Driving in, you could almost mistake 2011's Manchester, New Hampshire, for 1811's Manchester, England. The Merrimack River's trash-laden banks host red brick factories, just beyond which sit row after row of identical red brick houses with identical red brick chimneys. Separating this industrial zone with its industrial residencies from the rest of the town, train tracks lie parallel to the river.
But this is capitalism after globalization, and the textile jobs that Granite Staters once worked in these factories have long since gone to countries the labor and environmental protections of which are so poor America can't compete without major domestic degradation of the same. New inhabitants of the Merrimack's banks include Texas Instruments; Northeast Delta Dental Stadium; and DEKA, the tech and engineering company founded by Dean Kamen, inventor of the Segway and the portable dialysis machine, who bought the old mill cheaply with federal urban renewal funds.
So informs my guide, unemployed tech worker Peter MacLellan, who, a career ago, owned MacLellan News Agency. Spending public cash on corporate ventures is as much a trend here in Manchester as anywhere else, the Verizon Wireless Arena having been built on city funds allocated by referendum. Says MacLellan, "That doesn't make the city money either, but at least we voted for it."

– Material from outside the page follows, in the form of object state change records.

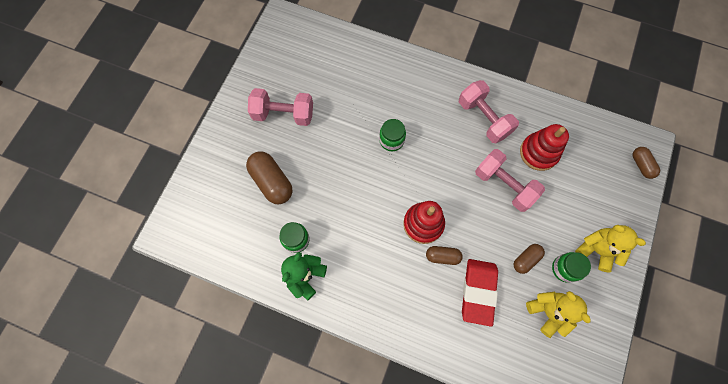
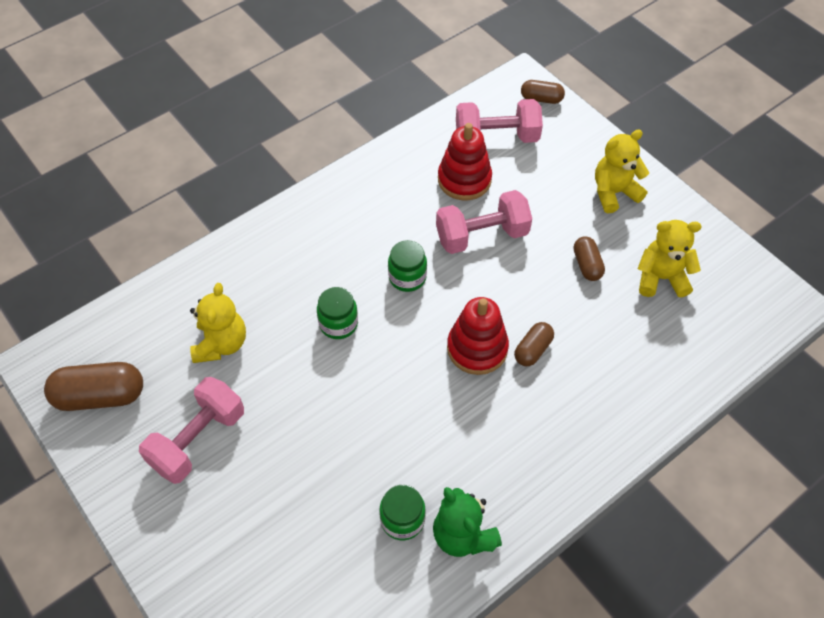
camera: 60 degrees left, 15 degrees down
brown capsule [246,151,293,204] -> brown capsule moved to [44,362,143,411]
pink dumbbell [459,80,519,143] -> pink dumbbell moved to [456,99,543,143]
red eraser [462,259,498,327] -> none
green jar [552,252,591,283] -> green jar moved to [388,240,427,292]
none -> yellow teddy bear [190,283,246,363]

Voting is about all New Hampshire gets attention for in the other 49 states - specifically its primary, the first in the nation, which is set to take place on Tuesday. Candidates' placards line medians and lawns on this side of the railroad tracks - "Romney - Believe in America" and "Newt 2012 - Rebuilding the America We Love." These constitute an 11th-hour effort on behalf of a field of candidates who showed up to campaign in New Hampshire so much later than usual that MacLellan is moved to remark, "I don't remember a primary season this lame. Ever."